Data START
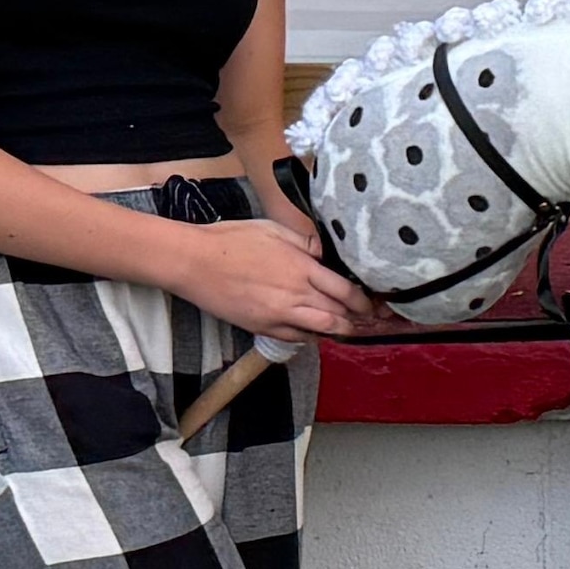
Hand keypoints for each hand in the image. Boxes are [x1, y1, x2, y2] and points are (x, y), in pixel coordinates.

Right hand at [155, 218, 378, 341]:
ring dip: (340, 331)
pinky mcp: (263, 328)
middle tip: (373, 322)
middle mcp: (296, 295)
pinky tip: (318, 332)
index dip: (365, 302)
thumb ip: (306, 244)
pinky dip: (312, 336)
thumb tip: (325, 254)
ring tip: (353, 330)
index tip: (374, 305)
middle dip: (359, 319)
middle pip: (339, 314)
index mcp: (302, 268)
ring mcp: (279, 315)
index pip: (346, 291)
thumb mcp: (275, 230)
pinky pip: (297, 338)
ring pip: (322, 330)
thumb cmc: (232, 240)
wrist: (194, 262)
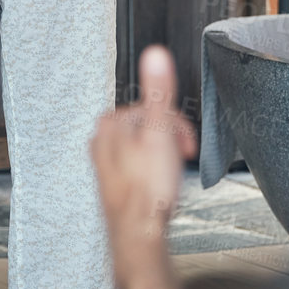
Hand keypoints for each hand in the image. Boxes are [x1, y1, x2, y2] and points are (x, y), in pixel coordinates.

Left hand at [89, 46, 197, 273]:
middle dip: (171, 142)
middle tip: (180, 162)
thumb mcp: (159, 132)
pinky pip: (142, 166)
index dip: (177, 126)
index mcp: (110, 123)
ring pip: (147, 146)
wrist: (138, 234)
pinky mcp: (114, 181)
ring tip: (169, 179)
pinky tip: (159, 188)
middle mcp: (102, 140)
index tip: (185, 145)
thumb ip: (158, 92)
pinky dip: (155, 173)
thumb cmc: (147, 191)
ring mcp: (106, 162)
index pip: (154, 109)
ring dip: (165, 158)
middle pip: (151, 126)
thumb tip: (155, 54)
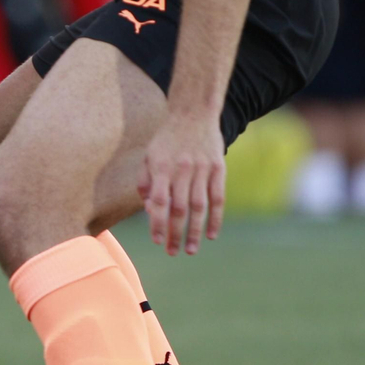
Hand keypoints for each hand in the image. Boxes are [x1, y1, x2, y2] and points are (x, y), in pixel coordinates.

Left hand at [138, 111, 224, 255]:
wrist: (193, 113)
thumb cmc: (167, 138)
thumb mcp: (149, 155)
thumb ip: (145, 182)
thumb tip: (150, 209)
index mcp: (161, 166)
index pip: (159, 201)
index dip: (157, 223)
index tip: (157, 241)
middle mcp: (182, 169)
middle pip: (179, 208)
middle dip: (175, 234)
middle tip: (173, 252)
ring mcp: (202, 169)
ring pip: (199, 207)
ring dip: (195, 231)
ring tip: (190, 250)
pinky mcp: (219, 168)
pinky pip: (218, 198)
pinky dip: (216, 218)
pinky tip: (212, 234)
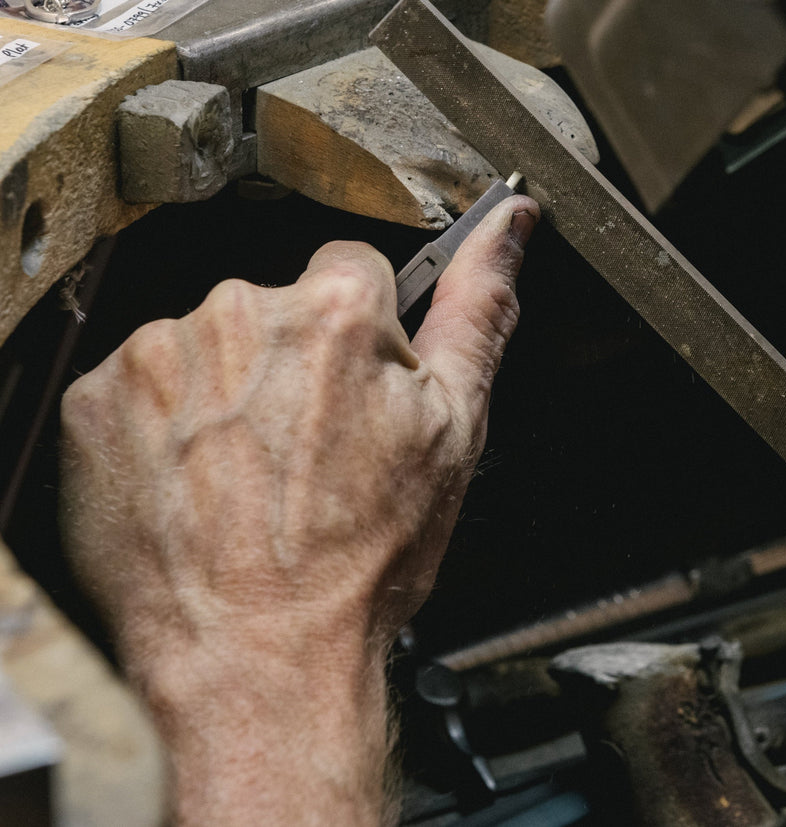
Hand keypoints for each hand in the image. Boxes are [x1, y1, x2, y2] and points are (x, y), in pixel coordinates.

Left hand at [59, 194, 537, 824]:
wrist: (256, 660)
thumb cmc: (361, 561)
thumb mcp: (455, 434)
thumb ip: (479, 311)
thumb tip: (511, 227)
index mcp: (334, 313)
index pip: (355, 273)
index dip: (366, 343)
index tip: (358, 401)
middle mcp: (236, 314)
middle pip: (276, 309)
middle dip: (294, 364)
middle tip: (309, 458)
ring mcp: (155, 358)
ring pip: (206, 347)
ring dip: (226, 393)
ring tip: (250, 482)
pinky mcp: (93, 404)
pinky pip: (139, 388)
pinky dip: (162, 428)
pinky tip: (196, 487)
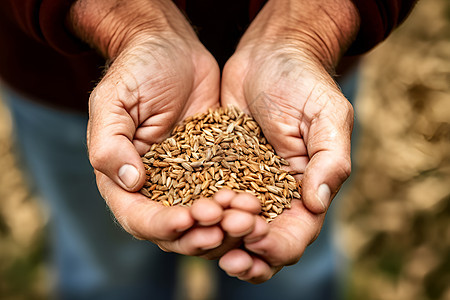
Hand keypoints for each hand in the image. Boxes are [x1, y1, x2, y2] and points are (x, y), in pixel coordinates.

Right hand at [69, 0, 266, 257]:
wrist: (172, 50)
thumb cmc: (136, 71)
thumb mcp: (113, 102)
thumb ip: (111, 144)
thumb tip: (130, 182)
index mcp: (123, 178)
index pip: (137, 217)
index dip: (160, 225)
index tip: (186, 219)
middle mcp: (155, 187)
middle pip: (174, 231)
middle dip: (199, 235)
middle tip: (224, 225)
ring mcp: (186, 181)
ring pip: (205, 221)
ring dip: (225, 227)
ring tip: (246, 218)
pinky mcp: (213, 169)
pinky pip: (226, 195)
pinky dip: (239, 205)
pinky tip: (256, 202)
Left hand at [219, 0, 359, 282]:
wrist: (268, 55)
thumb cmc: (303, 81)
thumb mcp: (327, 115)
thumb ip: (329, 161)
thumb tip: (316, 204)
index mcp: (308, 188)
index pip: (297, 234)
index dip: (276, 245)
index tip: (254, 234)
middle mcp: (277, 195)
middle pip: (262, 243)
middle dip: (243, 249)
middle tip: (223, 238)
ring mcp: (247, 185)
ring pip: (232, 229)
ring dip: (217, 236)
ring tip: (202, 225)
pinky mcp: (221, 170)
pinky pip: (210, 201)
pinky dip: (200, 213)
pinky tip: (186, 212)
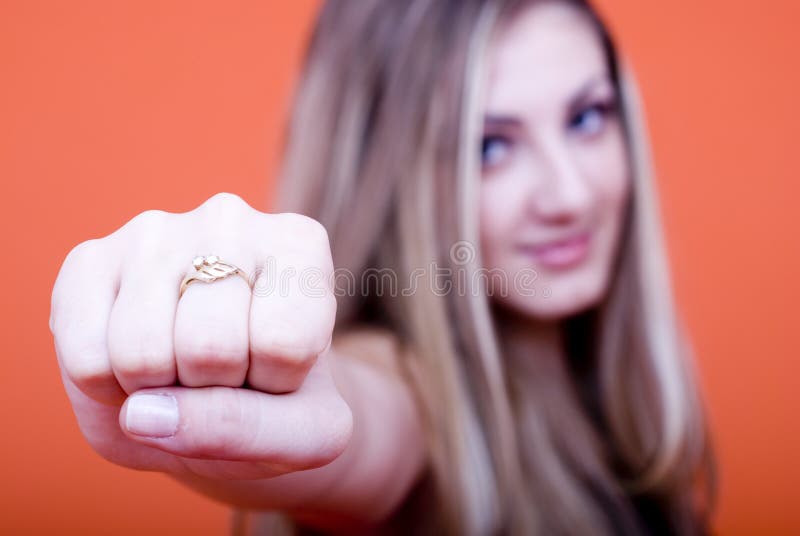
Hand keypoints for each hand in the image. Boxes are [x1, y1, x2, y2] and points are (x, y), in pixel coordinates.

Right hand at [50, 192, 351, 480]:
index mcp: (299, 245)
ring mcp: (153, 233)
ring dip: (160, 392)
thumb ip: (249, 428)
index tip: (278, 367)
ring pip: (141, 353)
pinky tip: (140, 364)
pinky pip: (86, 359)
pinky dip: (110, 390)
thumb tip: (143, 412)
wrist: (226, 393)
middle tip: (224, 371)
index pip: (284, 343)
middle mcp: (227, 219)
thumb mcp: (304, 431)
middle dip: (214, 389)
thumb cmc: (279, 400)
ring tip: (183, 366)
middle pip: (210, 346)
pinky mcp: (88, 261)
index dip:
Data END
How to complete this task
Your answer should be the lines above that contain the word "Left", copied out.

Solution to the exercise
Left hand at [89, 46, 197, 273]:
Left hand at [138, 111, 224, 255]:
Left hand at [59, 194, 537, 824]:
Left hand at [219, 0, 359, 282]:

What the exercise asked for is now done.